Türkiye Kurumsal Sorumluluk Derneği’nin öncülük ettiği çağrıda, Türkiye’nin yeşil dönüşümü için işbirliklerinin ve şeffaf iletişimin gücüne vurgu yapıldı. Ekim ayında COP29 İklim Zirvesi önceliklerini değerlendirmek için Bahçeşehir Üniversitesi ve CIFAL İstanbul, UNITAR ev sahipliğinde bir araya gelen STK’lar, konuyla ilgili uzmanlar ve akademisyenler, Türkiye’nin iklim hedeflerine ulaşmasının, kapsayıcı ve şeffaf bir yaklaşımla, çeşitli perspektiflere ve ortak sorumluluğa değer verilerek mümkün olacağı konusunda fikir ortaklığı içinde.
Ortak Bir İklim Hedefine Yönelik Taahhüt
Toplantıda Avrupa İklim ve Eylem Ağı İklim ve Enerji Politikaları Koordinatörü Özlem Katısöz ile ekoIQ Yayın Yönetmeni Dr. Barış Doğru, COP28 ve Türkiye’nin iklim politikalarına dair kapsamlı bir değerlendirme sundu.
Toplantıdaki paydaşlar tarafından COP29 başlarken, Paris İklim Sözleşmesi hedeflerine ulaşılabilmesi için ülkelerin ulusal katkı beyanlarının daha iddialı hale gelmesi ve bu kapsamda Türkiye’nin 2053 karbon nötr olma hedefi ve enerji üretiminde fosil yakıtların kullanımının kademeli olarak azaltılmasıyla ilgili yol haritalarının daha gerçekçi ve ulaşılabilir olabileceği vurgulandı.
Ayrıca yenilenebilir enerji kapasite ve yatırımları açısından Türkiye’nin iyi bir noktada olduğuna değinilen toplantıda; Türkiye’nin COP toplantıları ve zirvelerinde işbirliği yapabileceği bölge ve ülkelerle birlikte hareket edebileceği, “Küresel Yenilenebilirler ve Enerji Verimliliği Taahhüdü” gibi girişimlere katılarak uygulamalarını hızlandırabileceği değerlendirildi.

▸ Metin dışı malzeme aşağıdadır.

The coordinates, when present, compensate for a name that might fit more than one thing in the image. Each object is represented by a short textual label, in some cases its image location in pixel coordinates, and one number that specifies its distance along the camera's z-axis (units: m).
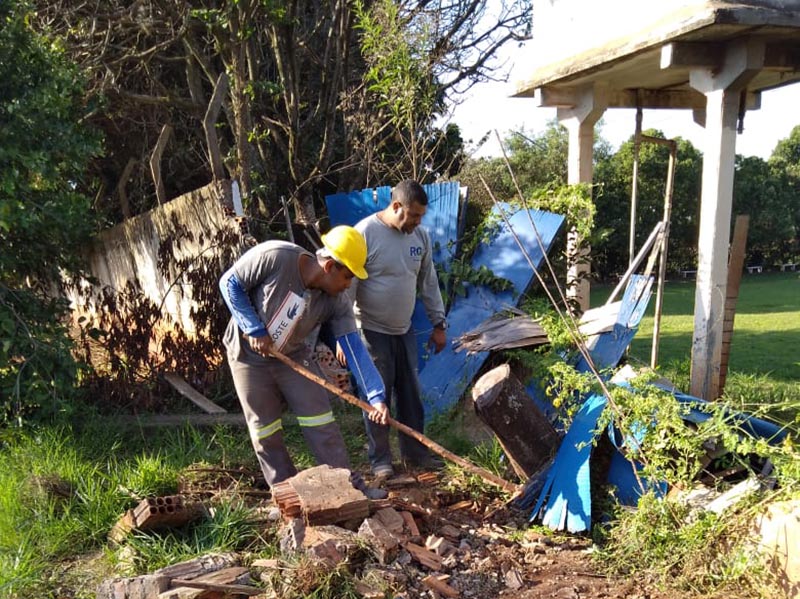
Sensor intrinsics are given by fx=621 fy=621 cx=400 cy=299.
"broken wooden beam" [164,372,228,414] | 5.47
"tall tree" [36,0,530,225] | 6.13
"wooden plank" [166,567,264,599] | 2.56
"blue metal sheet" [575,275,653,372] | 4.57
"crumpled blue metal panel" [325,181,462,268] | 5.84
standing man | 4.14
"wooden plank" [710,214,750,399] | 4.98
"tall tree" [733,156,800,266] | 23.34
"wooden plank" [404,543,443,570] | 2.99
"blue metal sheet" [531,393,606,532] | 3.36
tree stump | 3.60
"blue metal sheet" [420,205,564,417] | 5.29
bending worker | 3.51
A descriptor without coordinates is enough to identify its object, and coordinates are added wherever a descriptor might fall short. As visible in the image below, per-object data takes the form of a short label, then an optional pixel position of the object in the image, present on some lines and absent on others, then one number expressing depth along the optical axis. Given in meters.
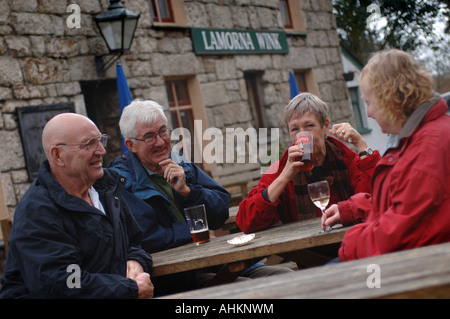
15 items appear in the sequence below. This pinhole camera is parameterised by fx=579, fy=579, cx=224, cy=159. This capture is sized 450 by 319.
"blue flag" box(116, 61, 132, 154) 6.77
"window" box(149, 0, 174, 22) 9.38
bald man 2.29
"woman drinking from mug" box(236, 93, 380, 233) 3.11
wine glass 2.79
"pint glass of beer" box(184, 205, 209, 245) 3.01
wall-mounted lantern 7.36
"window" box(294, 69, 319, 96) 12.42
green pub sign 9.71
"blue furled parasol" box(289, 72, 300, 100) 8.88
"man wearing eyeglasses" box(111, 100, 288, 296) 3.28
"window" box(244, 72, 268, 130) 11.08
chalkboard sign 6.89
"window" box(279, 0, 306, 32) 12.43
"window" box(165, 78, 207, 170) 9.36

Sürekli Diyalog ile Etkili Platformlar Oluşturulmalı
Toplantıdan çıkan önemli sonuçlardan bir diğeri ise tüm paydaşlar arasında sürekli diyalog ve bilgi paylaşımını teşvik edecek platformların kurulması yönündeki çağrı oldu. Sivil toplum temsilcileri, düzenli iletişim kanallarının oluşturulmasının karşılıklı anlayışı artırabileceğini ve Türkiye’nin STK’ları, akademik çevre ve diğer paydaşların farklı uzmanlık alanlarından daha etkin yararlanmasını ve cesur ancak uygulanabilir hedefleri birlikte belirlemenin mümkün olabileceği ele alındı.

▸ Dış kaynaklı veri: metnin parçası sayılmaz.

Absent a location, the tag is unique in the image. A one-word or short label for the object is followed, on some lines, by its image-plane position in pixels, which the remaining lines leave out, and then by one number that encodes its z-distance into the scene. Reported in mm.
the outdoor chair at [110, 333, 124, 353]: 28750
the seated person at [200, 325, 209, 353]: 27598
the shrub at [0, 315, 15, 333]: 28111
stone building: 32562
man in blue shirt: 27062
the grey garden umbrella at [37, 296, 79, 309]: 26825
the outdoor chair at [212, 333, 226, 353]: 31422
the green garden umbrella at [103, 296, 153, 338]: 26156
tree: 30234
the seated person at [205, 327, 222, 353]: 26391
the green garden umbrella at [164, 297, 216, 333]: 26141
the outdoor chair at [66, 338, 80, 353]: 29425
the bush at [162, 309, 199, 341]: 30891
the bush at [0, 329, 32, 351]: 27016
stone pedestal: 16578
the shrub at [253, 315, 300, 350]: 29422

Kamunun bundan sonraki iklim zirvesi süreçlerinde düzenli olarak iklimle mücadelede ilgili STK’lar ile bir araya geleceği toplantıların önemli olduğu vurgulandı. Ayrıca Türkiye’nin iklim krizi ile mücadeleye ilişkin hedef, taahhüt ve uygulamalarının izlenebilmesi amacıyla sivil toplumun bir platform oluşturması ve STK’ların iklim kriziyle mücadele alanında azaltım, uyum, ulusal katkı beyanı güncelleme, farkındalık ve eğitim gibi konularda ortak çalışmalar yürütmesi konuları masaya yatırıldı.

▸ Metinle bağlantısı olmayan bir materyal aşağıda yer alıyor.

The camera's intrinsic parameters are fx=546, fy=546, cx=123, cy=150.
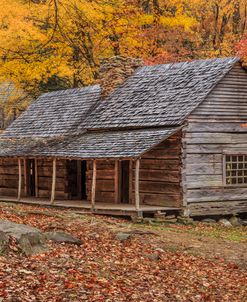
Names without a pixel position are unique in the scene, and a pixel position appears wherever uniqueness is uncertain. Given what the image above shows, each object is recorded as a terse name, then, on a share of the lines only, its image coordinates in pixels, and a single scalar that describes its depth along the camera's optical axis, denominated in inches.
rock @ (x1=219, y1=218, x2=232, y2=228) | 881.2
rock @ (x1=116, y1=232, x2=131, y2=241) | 611.2
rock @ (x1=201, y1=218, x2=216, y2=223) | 887.7
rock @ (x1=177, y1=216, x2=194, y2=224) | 845.8
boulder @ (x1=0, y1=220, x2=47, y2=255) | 478.3
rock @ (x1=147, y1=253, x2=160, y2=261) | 549.6
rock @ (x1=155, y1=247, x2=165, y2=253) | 588.5
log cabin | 860.6
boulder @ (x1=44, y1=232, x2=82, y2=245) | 541.5
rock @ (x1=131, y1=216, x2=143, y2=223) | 801.6
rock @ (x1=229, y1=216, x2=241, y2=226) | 903.5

Açık iletişimi destekleyen ve ortak projeler geliştirilmesine fırsat sunacak işbirlikleri sayesinde Türkiye, yalnızca iklim hedeflerine ulaşmakla kalmayıp, aynı zamanda işbirliğine dayalı, çözüm odaklı bir iklim liderliği örneği sergilemesinin ortak bir vizyon olarak ele alınması gerekliliği çağrının önemli çıktılarından biri olarak kayıtlara geçti.